▸ **What you have to do**: With the images set aside, retype every record below character for character.
──────────────────────────────
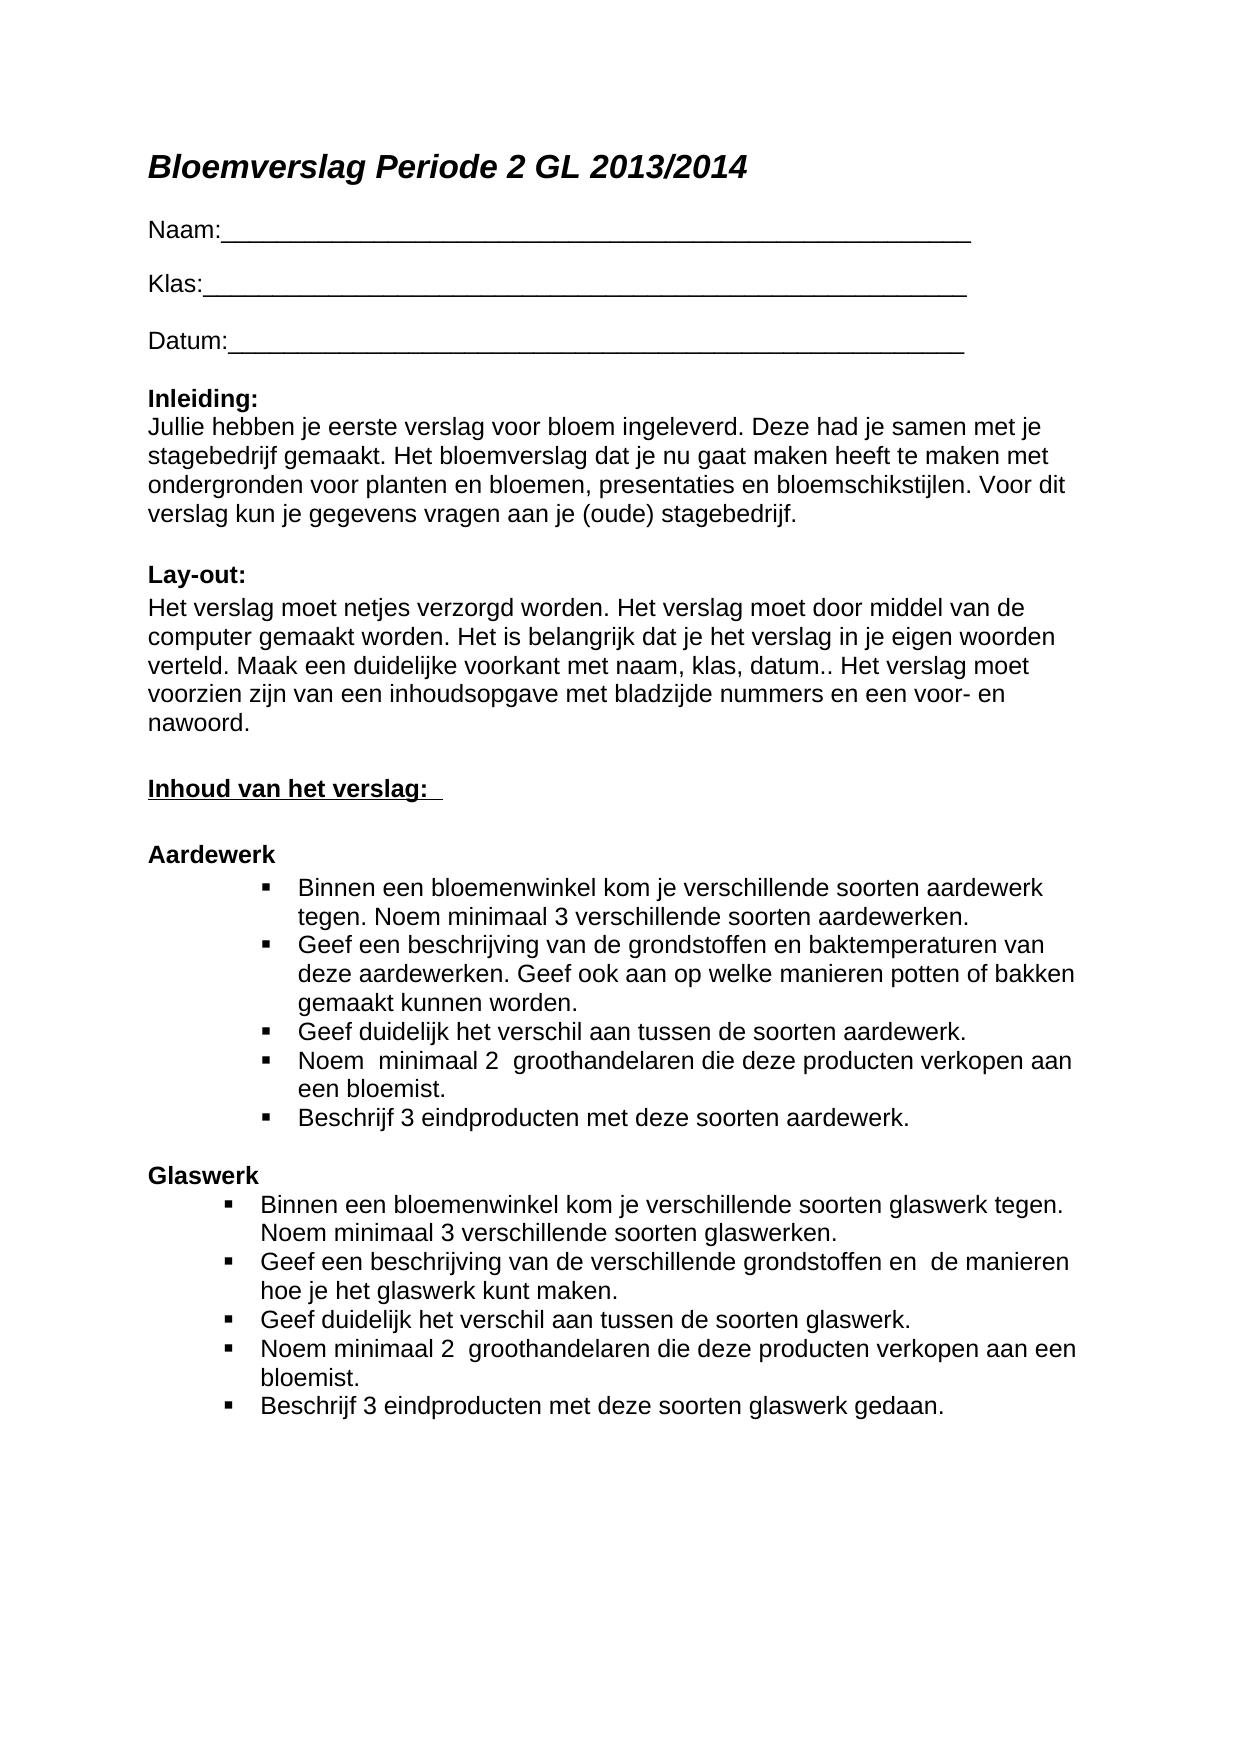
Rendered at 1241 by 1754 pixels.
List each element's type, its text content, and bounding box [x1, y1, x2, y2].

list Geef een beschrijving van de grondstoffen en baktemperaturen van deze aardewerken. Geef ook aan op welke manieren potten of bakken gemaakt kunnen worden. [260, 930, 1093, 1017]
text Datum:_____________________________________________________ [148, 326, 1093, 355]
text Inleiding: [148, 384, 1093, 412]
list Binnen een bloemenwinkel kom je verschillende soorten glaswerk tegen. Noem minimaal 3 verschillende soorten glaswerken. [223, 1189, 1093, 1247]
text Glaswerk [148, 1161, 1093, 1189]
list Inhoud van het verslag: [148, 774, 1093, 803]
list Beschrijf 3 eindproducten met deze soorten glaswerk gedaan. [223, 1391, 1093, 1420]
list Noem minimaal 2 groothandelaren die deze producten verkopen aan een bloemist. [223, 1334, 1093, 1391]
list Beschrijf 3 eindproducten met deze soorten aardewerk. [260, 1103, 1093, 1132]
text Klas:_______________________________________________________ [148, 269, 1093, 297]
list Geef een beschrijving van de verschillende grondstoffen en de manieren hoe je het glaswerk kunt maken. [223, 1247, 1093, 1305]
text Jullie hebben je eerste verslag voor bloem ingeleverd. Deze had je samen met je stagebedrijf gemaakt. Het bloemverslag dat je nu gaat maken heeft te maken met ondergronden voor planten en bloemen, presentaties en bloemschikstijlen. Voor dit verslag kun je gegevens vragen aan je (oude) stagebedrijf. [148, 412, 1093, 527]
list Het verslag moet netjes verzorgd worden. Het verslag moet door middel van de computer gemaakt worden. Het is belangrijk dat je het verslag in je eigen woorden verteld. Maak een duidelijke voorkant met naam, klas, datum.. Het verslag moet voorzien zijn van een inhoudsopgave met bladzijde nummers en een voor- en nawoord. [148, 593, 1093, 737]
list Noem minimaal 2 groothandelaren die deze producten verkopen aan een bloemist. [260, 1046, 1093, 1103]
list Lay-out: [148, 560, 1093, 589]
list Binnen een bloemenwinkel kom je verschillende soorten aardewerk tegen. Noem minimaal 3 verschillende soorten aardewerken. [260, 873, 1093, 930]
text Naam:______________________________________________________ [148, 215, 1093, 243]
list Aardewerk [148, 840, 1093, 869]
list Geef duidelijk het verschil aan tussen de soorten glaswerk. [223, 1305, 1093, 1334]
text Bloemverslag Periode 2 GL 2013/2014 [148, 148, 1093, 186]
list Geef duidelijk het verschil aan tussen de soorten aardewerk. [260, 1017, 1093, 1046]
──────────────────────────────
▸ **Response to the exercise**:
Rendered at 1241 by 1754 pixels.
List each element's type, its text content, and bounding box [x1, y1, x2, y2].

list Geef een beschrijving van de grondstoffen en baktemperaturen van deze aardewerken. Geef ook aan op welke manieren potten of bakken gemaakt kunnen worden. [260, 930, 1093, 1017]
text Datum:_____________________________________________________ [148, 326, 1093, 355]
text Inleiding: [148, 384, 1093, 412]
list Binnen een bloemenwinkel kom je verschillende soorten glaswerk tegen. Noem minimaal 3 verschillende soorten glaswerken. [223, 1189, 1093, 1247]
text Glaswerk [148, 1161, 1093, 1189]
list Inhoud van het verslag: [148, 774, 1093, 803]
list Beschrijf 3 eindproducten met deze soorten glaswerk gedaan. [223, 1391, 1093, 1420]
list Noem minimaal 2 groothandelaren die deze producten verkopen aan een bloemist. [223, 1334, 1093, 1391]
list Beschrijf 3 eindproducten met deze soorten aardewerk. [260, 1103, 1093, 1132]
text Klas:_______________________________________________________ [148, 269, 1093, 297]
list Geef een beschrijving van de verschillende grondstoffen en de manieren hoe je het glaswerk kunt maken. [223, 1247, 1093, 1305]
text Jullie hebben je eerste verslag voor bloem ingeleverd. Deze had je samen met je stagebedrijf gemaakt. Het bloemverslag dat je nu gaat maken heeft te maken met ondergronden voor planten en bloemen, presentaties en bloemschikstijlen. Voor dit verslag kun je gegevens vragen aan je (oude) stagebedrijf. [148, 412, 1093, 527]
list Het verslag moet netjes verzorgd worden. Het verslag moet door middel van de computer gemaakt worden. Het is belangrijk dat je het verslag in je eigen woorden verteld. Maak een duidelijke voorkant met naam, klas, datum.. Het verslag moet voorzien zijn van een inhoudsopgave met bladzijde nummers en een voor- en nawoord. [148, 593, 1093, 737]
list Noem minimaal 2 groothandelaren die deze producten verkopen aan een bloemist. [260, 1046, 1093, 1103]
list Lay-out: [148, 560, 1093, 589]
list Binnen een bloemenwinkel kom je verschillende soorten aardewerk tegen. Noem minimaal 3 verschillende soorten aardewerken. [260, 873, 1093, 930]
text Naam:______________________________________________________ [148, 215, 1093, 243]
list Aardewerk [148, 840, 1093, 869]
list Geef duidelijk het verschil aan tussen de soorten glaswerk. [223, 1305, 1093, 1334]
text Bloemverslag Periode 2 GL 2013/2014 [148, 148, 1093, 186]
list Geef duidelijk het verschil aan tussen de soorten aardewerk. [260, 1017, 1093, 1046]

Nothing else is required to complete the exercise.